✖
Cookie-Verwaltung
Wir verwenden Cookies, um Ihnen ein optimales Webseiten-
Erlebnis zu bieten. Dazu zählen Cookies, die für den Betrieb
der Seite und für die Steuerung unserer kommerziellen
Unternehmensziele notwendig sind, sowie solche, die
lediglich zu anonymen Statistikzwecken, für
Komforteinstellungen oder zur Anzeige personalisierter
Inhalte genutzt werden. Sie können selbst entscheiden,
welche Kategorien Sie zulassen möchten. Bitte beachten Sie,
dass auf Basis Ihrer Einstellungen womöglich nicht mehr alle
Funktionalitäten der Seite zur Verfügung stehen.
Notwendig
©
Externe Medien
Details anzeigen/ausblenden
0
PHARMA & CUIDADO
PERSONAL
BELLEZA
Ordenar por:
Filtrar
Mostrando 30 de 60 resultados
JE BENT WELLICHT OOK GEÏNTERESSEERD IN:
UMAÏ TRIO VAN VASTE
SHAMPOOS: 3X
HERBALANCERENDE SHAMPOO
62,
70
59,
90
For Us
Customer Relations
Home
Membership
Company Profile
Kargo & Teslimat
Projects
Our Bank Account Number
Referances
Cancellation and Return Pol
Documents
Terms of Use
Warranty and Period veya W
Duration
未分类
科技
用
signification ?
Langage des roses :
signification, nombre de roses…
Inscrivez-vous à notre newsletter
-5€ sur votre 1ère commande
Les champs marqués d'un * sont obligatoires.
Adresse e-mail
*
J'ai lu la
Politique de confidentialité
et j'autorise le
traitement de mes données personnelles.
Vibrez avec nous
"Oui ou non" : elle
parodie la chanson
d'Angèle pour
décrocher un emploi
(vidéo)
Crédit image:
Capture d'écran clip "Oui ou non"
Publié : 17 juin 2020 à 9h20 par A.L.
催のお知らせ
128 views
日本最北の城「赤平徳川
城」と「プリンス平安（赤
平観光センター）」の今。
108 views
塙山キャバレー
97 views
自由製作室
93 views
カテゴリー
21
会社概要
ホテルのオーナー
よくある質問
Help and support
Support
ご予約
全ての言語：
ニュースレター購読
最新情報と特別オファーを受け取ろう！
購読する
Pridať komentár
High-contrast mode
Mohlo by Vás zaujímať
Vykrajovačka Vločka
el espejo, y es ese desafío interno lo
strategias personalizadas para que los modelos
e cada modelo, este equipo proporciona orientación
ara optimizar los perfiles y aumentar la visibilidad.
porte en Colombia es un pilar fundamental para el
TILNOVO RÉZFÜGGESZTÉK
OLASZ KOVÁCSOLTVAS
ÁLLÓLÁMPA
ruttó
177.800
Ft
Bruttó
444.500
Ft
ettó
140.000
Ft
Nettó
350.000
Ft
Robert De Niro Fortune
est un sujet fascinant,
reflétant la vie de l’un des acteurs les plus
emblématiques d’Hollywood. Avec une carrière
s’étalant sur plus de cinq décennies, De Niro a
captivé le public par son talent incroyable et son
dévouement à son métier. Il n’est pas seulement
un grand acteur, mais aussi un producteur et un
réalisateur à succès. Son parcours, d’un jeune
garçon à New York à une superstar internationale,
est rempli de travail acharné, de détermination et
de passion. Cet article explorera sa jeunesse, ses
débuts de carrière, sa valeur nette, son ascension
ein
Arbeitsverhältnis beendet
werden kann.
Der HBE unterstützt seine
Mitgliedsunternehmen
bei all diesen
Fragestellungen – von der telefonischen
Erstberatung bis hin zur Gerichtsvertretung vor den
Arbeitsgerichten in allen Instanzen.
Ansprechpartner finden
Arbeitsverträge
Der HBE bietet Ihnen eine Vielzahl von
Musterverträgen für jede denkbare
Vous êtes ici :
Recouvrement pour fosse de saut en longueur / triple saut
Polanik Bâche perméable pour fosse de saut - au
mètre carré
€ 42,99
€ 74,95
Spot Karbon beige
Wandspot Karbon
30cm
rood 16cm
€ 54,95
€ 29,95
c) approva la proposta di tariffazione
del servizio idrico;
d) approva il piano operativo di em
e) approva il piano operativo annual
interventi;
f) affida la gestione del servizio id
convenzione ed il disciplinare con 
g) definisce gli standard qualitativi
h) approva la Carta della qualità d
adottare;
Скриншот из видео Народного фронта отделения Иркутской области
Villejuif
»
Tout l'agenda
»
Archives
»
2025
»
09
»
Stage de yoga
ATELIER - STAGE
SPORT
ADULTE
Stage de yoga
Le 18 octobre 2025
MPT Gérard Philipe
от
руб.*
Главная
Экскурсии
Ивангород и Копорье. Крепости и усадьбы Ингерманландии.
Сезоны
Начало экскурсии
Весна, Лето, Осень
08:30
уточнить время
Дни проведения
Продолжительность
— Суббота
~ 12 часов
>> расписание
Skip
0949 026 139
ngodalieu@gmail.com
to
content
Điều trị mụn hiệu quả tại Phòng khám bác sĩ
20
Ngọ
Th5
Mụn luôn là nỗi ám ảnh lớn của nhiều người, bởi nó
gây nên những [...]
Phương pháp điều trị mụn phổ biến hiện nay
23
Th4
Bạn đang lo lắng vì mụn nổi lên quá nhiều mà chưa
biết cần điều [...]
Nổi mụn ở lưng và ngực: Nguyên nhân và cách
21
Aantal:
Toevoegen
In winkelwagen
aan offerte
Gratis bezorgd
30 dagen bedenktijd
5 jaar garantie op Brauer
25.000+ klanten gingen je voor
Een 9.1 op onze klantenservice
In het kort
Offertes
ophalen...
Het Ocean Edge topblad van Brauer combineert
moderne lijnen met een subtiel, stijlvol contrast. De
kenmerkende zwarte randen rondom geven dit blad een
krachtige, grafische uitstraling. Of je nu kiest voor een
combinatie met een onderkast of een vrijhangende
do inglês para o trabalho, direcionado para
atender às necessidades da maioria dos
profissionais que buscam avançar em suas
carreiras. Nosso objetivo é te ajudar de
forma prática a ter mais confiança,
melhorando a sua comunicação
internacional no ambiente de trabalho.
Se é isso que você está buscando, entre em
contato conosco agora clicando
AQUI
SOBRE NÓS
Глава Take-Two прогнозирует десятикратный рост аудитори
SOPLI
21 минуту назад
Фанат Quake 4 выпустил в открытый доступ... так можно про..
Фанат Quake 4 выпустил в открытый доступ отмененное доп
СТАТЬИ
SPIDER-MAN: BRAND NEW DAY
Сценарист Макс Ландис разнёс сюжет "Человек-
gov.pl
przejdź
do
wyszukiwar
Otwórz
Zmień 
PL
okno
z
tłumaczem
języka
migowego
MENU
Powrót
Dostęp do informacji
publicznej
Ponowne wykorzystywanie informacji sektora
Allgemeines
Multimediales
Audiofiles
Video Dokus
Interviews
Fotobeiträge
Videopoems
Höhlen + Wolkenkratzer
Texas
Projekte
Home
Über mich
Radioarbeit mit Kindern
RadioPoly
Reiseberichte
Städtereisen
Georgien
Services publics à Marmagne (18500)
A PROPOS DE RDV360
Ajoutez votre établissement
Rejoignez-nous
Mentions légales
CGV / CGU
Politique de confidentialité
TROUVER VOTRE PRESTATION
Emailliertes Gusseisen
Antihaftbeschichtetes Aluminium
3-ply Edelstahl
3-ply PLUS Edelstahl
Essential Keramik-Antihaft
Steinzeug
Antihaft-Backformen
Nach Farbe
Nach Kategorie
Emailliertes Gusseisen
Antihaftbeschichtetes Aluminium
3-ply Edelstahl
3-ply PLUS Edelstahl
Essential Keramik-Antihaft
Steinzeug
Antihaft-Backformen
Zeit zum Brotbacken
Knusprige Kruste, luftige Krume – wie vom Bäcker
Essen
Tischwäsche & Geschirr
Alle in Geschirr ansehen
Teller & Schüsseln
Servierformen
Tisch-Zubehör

^^^^^^^^

◆ Task details: Output all records verbatim.

◆ Result of the task:
✖
Cookie-Verwaltung
Wir verwenden Cookies, um Ihnen ein optimales Webseiten-
Erlebnis zu bieten. Dazu zählen Cookies, die für den Betrieb
der Seite und für die Steuerung unserer kommerziellen
Unternehmensziele notwendig sind, sowie solche, die
lediglich zu anonymen Statistikzwecken, für
Komforteinstellungen oder zur Anzeige personalisierter
Inhalte genutzt werden. Sie können selbst entscheiden,
welche Kategorien Sie zulassen möchten. Bitte beachten Sie,
dass auf Basis Ihrer Einstellungen womöglich nicht mehr alle
Funktionalitäten der Seite zur Verfügung stehen.
Notwendig
©
Externe Medien
Details anzeigen/ausblenden
0
PHARMA & CUIDADO
PERSONAL
BELLEZA
Ordenar por:
Filtrar
Mostrando 30 de 60 resultados
JE BENT WELLICHT OOK GEÏNTERESSEERD IN:
UMAÏ TRIO VAN VASTE
SHAMPOOS: 3X
HERBALANCERENDE SHAMPOO
62,
70
59,
90
For Us
Customer Relations
Home
Membership
Company Profile
Kargo & Teslimat
Projects
Our Bank Account Number
Referances
Cancellation and Return Pol
Documents
Terms of Use
Warranty and Period veya W
Duration
未分类
科技
用
signification ?
Langage des roses :
signification, nombre de roses…
Inscrivez-vous à notre newsletter
-5€ sur votre 1ère commande
Les champs marqués d'un * sont obligatoires.
Adresse e-mail
*
J'ai lu la
Politique de confidentialité
et j'autorise le
traitement de mes données personnelles.
Vibrez avec nous
"Oui ou non" : elle
parodie la chanson
d'Angèle pour
décrocher un emploi
(vidéo)
Crédit image:
Capture d'écran clip "Oui ou non"
Publié : 17 juin 2020 à 9h20 par A.L.
催のお知らせ
128 views
日本最北の城「赤平徳川
城」と「プリンス平安（赤
平観光センター）」の今。
108 views
塙山キャバレー
97 views
自由製作室
93 views
カテゴリー
21
会社概要
ホテルのオーナー
よくある質問
Help and support
Support
ご予約
全ての言語：
ニュースレター購読
最新情報と特別オファーを受け取ろう！
購読する
Pridať komentár
High-contrast mode
Mohlo by Vás zaujímať
Vykrajovačka Vločka
el espejo, y es ese desafío interno lo
strategias personalizadas para que los modelos
e cada modelo, este equipo proporciona orientación
ara optimizar los perfiles y aumentar la visibilidad.
porte en Colombia es un pilar fundamental para el
TILNOVO RÉZFÜGGESZTÉK
OLASZ KOVÁCSOLTVAS
ÁLLÓLÁMPA
ruttó
177.800
Ft
Bruttó
444.500
Ft
ettó
140.000
Ft
Nettó
350.000
Ft
Robert De Niro Fortune
est un sujet fascinant,
reflétant la vie de l’un des acteurs les plus
emblématiques d’Hollywood. Avec une carrière
s’étalant sur plus de cinq décennies, De Niro a
captivé le public par son talent incroyable et son
dévouement à son métier. Il n’est pas seulement
un grand acteur, mais aussi un producteur et un
réalisateur à succès. Son parcours, d’un jeune
garçon à New York à une superstar internationale,
est rempli de travail acharné, de détermination et
de passion. Cet article explorera sa jeunesse, ses
débuts de carrière, sa valeur nette, son ascension
ein
Arbeitsverhältnis beendet
werden kann.
Der HBE unterstützt seine
Mitgliedsunternehmen
bei all diesen
Fragestellungen – von der telefonischen
Erstberatung bis hin zur Gerichtsvertretung vor den
Arbeitsgerichten in allen Instanzen.
Ansprechpartner finden
Arbeitsverträge
Der HBE bietet Ihnen eine Vielzahl von
Musterverträgen für jede denkbare
Vous êtes ici :
Recouvrement pour fosse de saut en longueur / triple saut
Polanik Bâche perméable pour fosse de saut - au
mètre carré
€ 42,99
€ 74,95
Spot Karbon beige
Wandspot Karbon
30cm
rood 16cm
€ 54,95
€ 29,95
c) approva la proposta di tariffazione
del servizio idrico;
d) approva il piano operativo di em
e) approva il piano operativo annual
interventi;
f) affida la gestione del servizio id
convenzione ed il disciplinare con 
g) definisce gli standard qualitativi
h) approva la Carta della qualità d
adottare;
Скриншот из видео Народного фронта отделения Иркутской области
Villejuif
»
Tout l'agenda
»
Archives
»
2025
»
09
»
Stage de yoga
ATELIER - STAGE
SPORT
ADULTE
Stage de yoga
Le 18 octobre 2025
MPT Gérard Philipe
от
руб.*
Главная
Экскурсии
Ивангород и Копорье. Крепости и усадьбы Ингерманландии.
Сезоны
Начало экскурсии
Весна, Лето, Осень
08:30
уточнить время
Дни проведения
Продолжительность
— Суббота
~ 12 часов
>> расписание
Skip
0949 026 139
ngodalieu@gmail.com
to
content
Điều trị mụn hiệu quả tại Phòng khám bác sĩ
20
Ngọ
Th5
Mụn luôn là nỗi ám ảnh lớn của nhiều người, bởi nó
gây nên những [...]
Phương pháp điều trị mụn phổ biến hiện nay
23
Th4
Bạn đang lo lắng vì mụn nổi lên quá nhiều mà chưa
biết cần điều [...]
Nổi mụn ở lưng và ngực: Nguyên nhân và cách
21
Aantal:
Toevoegen
In winkelwagen
aan offerte
Gratis bezorgd
30 dagen bedenktijd
5 jaar garantie op Brauer
25.000+ klanten gingen je voor
Een 9.1 op onze klantenservice
In het kort
Offertes
ophalen...
Het Ocean Edge topblad van Brauer combineert
moderne lijnen met een subtiel, stijlvol contrast. De
kenmerkende zwarte randen rondom geven dit blad een
krachtige, grafische uitstraling. Of je nu kiest voor een
combinatie met een onderkast of een vrijhangende
do inglês para o trabalho, direcionado para
atender às necessidades da maioria dos
profissionais que buscam avançar em suas
carreiras. Nosso objetivo é te ajudar de
forma prática a ter mais confiança,
melhorando a sua comunicação
internacional no ambiente de trabalho.
Se é isso que você está buscando, entre em
contato conosco agora clicando
AQUI
SOBRE NÓS
Глава Take-Two прогнозирует десятикратный рост аудитори
SOPLI
21 минуту назад
Фанат Quake 4 выпустил в открытый доступ... так можно про..
Фанат Quake 4 выпустил в открытый доступ отмененное доп
СТАТЬИ
SPIDER-MAN: BRAND NEW DAY
Сценарист Макс Ландис разнёс сюжет "Человек-
gov.pl
przejdź
do
wyszukiwar
Otwórz
Zmień 
PL
okno
z
tłumaczem
języka
migowego
MENU
Powrót
Dostęp do informacji
publicznej
Ponowne wykorzystywanie informacji sektora
Allgemeines
Multimediales
Audiofiles
Video Dokus
Interviews
Fotobeiträge
Videopoems
Höhlen + Wolkenkratzer
Texas
Projekte
Home
Über mich
Radioarbeit mit Kindern
RadioPoly
Reiseberichte
Städtereisen
Georgien
Services publics à Marmagne (18500)
A PROPOS DE RDV360
Ajoutez votre établissement
Rejoignez-nous
Mentions légales
CGV / CGU
Politique de confidentialité
TROUVER VOTRE PRESTATION
Emailliertes Gusseisen
Antihaftbeschichtetes Aluminium
3-ply Edelstahl
3-ply PLUS Edelstahl
Essential Keramik-Antihaft
Steinzeug
Antihaft-Backformen
Nach Farbe
Nach Kategorie
Emailliertes Gusseisen
Antihaftbeschichtetes Aluminium
3-ply Edelstahl
3-ply PLUS Edelstahl
Essential Keramik-Antihaft
Steinzeug
Antihaft-Backformen
Zeit zum Brotbacken
Knusprige Kruste, luftige Krume – wie vom Bäcker
Essen
Tischwäsche & Geschirr
Alle in Geschirr ansehen
Teller & Schüsseln
Servierformen
Tisch-Zubehör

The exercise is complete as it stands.